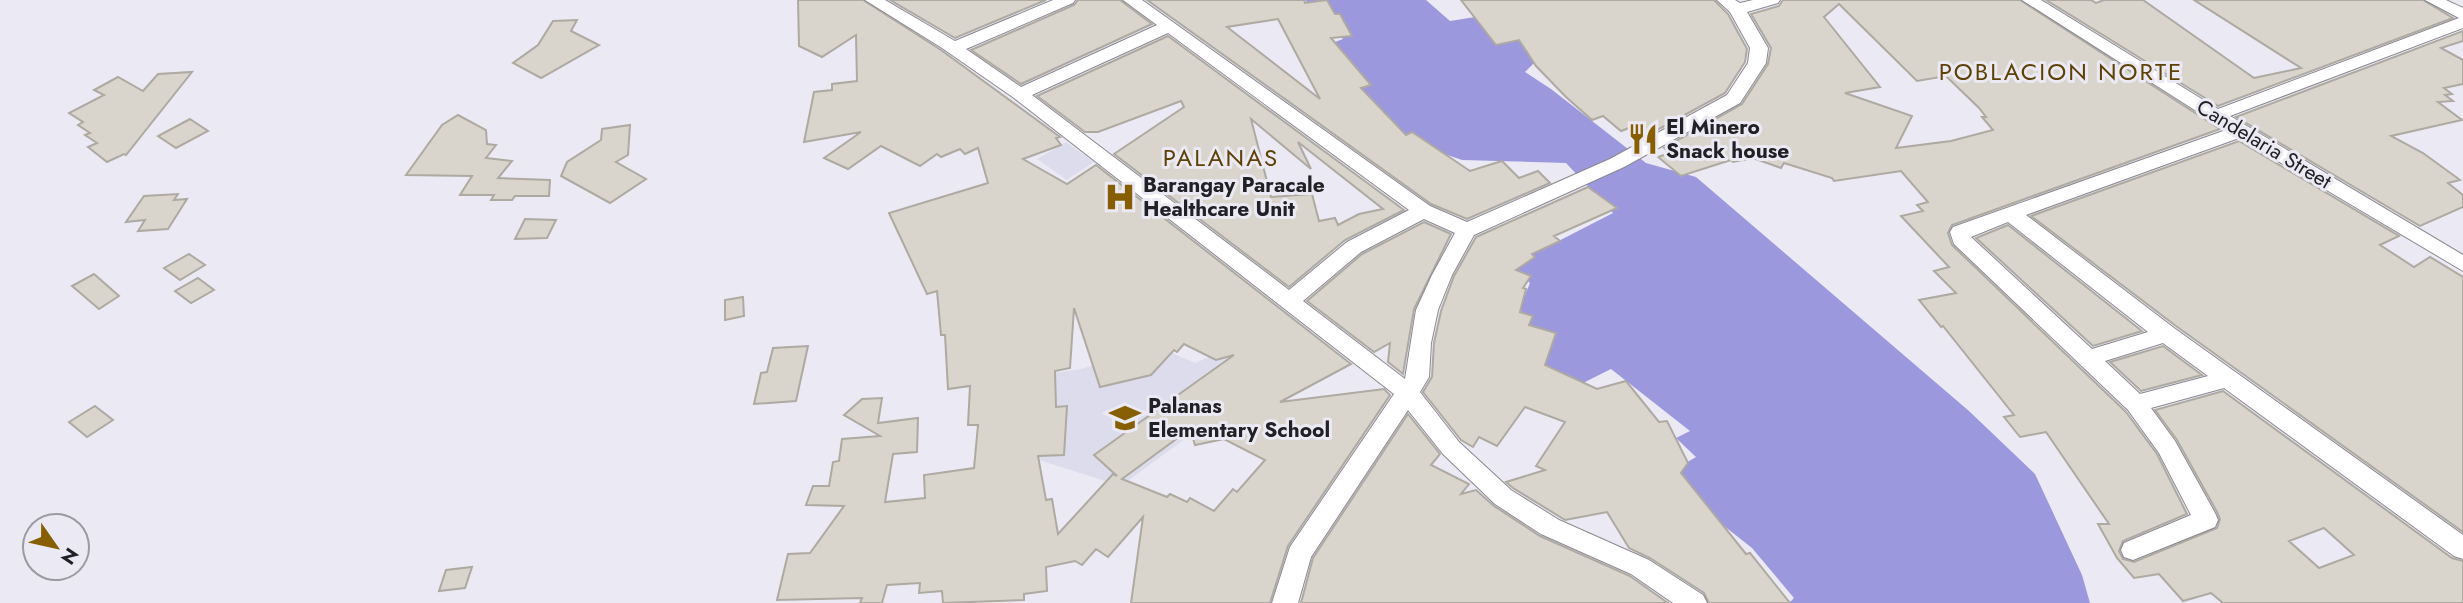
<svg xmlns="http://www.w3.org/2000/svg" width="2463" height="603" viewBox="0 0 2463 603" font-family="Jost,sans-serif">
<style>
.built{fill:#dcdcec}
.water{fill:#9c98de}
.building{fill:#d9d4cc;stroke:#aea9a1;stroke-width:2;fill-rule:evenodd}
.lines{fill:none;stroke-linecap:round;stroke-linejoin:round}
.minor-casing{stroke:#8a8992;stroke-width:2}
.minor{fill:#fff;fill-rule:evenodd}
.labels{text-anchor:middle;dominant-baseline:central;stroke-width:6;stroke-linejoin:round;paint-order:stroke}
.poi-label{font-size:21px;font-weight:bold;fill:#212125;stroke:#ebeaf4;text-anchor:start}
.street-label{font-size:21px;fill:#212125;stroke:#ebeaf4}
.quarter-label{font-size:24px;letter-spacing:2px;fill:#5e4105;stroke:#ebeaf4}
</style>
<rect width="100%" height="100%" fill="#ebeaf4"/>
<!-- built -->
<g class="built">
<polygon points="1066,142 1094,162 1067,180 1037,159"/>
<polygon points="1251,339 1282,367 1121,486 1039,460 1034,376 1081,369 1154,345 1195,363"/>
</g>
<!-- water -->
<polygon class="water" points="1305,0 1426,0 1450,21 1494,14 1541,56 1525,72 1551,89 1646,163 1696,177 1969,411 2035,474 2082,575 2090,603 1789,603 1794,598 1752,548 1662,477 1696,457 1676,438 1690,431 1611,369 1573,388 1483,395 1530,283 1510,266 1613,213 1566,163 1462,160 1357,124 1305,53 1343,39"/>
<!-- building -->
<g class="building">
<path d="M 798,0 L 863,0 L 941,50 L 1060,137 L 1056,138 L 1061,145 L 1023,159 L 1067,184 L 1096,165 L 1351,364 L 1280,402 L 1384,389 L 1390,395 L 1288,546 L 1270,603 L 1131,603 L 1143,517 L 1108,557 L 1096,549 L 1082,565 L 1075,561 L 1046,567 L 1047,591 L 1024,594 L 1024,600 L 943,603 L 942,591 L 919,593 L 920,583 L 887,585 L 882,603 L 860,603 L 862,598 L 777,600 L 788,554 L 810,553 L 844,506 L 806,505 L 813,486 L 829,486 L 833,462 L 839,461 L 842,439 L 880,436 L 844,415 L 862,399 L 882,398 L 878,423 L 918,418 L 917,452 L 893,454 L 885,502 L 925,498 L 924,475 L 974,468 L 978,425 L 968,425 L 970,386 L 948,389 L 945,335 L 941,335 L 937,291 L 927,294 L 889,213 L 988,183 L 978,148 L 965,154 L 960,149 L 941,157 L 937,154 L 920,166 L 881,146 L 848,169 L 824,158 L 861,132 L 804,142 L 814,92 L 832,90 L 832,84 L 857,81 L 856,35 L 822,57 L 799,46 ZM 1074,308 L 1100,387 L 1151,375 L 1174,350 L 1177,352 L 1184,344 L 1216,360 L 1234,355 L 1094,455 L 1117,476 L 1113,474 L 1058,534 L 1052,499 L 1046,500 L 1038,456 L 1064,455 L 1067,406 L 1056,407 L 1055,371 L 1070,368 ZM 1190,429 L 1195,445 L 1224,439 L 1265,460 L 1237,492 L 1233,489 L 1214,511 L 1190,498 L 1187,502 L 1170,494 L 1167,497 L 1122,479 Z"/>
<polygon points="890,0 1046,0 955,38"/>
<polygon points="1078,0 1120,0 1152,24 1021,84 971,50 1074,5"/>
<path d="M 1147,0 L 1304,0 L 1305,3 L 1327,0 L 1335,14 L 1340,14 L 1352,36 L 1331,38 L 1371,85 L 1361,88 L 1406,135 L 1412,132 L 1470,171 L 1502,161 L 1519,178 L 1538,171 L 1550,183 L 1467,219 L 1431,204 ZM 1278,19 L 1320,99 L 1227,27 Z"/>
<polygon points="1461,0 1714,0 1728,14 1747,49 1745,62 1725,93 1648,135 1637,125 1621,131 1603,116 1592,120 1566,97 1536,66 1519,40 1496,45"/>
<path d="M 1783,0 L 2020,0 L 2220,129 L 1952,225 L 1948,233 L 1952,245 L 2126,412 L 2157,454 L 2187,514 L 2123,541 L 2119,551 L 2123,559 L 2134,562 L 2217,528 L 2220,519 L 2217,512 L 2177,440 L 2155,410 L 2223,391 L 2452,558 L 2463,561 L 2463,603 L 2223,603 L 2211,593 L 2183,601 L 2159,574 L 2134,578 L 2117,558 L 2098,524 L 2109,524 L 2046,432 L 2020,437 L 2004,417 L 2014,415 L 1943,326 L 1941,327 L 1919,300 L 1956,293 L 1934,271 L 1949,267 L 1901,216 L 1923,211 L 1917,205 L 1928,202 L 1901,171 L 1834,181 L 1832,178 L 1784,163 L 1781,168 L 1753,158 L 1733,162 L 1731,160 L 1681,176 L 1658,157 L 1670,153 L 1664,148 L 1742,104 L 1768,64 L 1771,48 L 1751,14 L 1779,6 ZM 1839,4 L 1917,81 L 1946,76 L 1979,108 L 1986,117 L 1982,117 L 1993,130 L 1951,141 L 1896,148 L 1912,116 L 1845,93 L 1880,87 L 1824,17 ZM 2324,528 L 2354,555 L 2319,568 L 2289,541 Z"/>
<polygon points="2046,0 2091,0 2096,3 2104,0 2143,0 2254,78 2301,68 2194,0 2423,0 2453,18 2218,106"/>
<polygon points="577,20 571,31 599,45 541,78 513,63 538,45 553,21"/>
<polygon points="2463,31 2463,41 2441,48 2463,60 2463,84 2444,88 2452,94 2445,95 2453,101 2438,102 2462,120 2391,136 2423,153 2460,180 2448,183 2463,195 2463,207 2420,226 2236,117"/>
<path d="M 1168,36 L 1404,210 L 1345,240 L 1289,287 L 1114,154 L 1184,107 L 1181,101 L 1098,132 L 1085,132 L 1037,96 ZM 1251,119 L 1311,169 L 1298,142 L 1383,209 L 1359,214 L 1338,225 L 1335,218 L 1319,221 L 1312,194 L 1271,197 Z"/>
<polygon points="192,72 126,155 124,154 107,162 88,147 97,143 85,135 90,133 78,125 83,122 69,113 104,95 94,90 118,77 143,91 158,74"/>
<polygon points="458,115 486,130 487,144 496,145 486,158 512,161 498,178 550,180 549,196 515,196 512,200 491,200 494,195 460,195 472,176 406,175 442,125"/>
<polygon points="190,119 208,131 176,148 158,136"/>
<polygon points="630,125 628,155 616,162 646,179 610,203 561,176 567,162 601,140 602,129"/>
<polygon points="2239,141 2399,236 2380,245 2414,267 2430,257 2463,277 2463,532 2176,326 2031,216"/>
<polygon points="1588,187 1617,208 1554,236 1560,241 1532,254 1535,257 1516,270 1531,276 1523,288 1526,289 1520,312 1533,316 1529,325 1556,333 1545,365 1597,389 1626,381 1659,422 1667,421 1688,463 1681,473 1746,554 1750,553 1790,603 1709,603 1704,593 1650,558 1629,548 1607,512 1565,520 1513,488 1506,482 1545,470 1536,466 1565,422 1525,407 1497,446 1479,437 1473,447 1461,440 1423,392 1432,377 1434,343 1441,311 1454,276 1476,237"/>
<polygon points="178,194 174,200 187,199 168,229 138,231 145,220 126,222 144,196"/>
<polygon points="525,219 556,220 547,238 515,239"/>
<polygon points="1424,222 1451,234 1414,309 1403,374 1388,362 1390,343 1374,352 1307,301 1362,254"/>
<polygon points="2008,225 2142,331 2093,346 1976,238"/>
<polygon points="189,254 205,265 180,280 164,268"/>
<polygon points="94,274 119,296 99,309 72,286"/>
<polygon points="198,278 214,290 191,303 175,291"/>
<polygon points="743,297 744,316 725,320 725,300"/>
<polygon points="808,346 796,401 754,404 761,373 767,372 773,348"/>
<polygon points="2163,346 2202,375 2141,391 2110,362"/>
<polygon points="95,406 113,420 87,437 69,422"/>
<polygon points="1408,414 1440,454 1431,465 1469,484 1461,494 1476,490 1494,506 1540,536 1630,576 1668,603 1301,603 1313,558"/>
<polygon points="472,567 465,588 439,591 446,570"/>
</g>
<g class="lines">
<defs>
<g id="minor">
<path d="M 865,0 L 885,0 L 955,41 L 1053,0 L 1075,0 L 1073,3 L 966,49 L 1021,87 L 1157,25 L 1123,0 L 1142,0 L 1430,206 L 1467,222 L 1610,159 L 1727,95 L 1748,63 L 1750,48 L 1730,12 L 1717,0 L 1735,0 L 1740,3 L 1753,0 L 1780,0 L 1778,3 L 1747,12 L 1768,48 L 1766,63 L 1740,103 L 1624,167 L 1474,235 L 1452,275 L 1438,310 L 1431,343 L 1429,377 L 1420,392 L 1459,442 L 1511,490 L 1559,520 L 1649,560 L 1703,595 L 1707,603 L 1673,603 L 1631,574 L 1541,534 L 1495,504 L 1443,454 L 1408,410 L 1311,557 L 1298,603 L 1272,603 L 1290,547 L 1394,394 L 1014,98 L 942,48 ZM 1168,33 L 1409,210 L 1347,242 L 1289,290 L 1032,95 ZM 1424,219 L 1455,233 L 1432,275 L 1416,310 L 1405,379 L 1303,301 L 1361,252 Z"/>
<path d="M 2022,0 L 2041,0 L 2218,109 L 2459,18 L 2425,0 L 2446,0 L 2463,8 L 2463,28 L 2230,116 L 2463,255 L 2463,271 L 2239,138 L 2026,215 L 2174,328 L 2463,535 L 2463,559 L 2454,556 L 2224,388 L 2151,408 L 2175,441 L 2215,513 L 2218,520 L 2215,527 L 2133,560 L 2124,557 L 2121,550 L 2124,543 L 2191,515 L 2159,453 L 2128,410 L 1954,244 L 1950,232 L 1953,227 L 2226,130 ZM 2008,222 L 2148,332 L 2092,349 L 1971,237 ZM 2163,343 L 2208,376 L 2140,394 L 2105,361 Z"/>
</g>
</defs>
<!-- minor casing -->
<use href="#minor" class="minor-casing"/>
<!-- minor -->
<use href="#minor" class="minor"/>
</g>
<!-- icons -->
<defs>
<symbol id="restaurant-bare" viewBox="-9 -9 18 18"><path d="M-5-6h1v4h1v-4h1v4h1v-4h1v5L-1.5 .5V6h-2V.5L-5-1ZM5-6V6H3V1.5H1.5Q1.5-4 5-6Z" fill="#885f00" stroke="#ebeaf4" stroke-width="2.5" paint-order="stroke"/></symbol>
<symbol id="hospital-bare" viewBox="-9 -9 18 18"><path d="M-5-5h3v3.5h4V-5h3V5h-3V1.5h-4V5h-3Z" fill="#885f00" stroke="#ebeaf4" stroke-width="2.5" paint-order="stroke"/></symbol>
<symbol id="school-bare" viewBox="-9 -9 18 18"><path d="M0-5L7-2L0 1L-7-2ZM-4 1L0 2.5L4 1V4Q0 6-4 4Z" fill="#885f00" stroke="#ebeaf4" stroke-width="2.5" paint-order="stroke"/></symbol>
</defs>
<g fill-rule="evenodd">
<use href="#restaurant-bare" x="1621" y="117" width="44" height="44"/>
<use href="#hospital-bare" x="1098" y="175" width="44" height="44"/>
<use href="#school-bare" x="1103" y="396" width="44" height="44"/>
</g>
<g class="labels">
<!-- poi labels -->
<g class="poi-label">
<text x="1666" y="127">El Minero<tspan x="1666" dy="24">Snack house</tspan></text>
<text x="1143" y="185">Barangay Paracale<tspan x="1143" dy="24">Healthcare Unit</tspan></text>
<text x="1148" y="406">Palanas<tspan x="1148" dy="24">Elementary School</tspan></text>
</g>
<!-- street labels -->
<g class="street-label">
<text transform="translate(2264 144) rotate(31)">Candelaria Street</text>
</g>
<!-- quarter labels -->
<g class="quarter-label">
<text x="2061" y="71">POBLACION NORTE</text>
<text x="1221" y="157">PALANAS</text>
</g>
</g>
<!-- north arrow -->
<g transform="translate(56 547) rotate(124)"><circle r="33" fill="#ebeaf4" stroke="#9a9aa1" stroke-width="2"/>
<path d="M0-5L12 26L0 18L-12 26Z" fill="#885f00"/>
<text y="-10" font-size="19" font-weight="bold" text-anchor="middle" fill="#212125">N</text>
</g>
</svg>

To do:
Your answer should consist only of the number of lines in the entries above that include "rule".

Reply:
3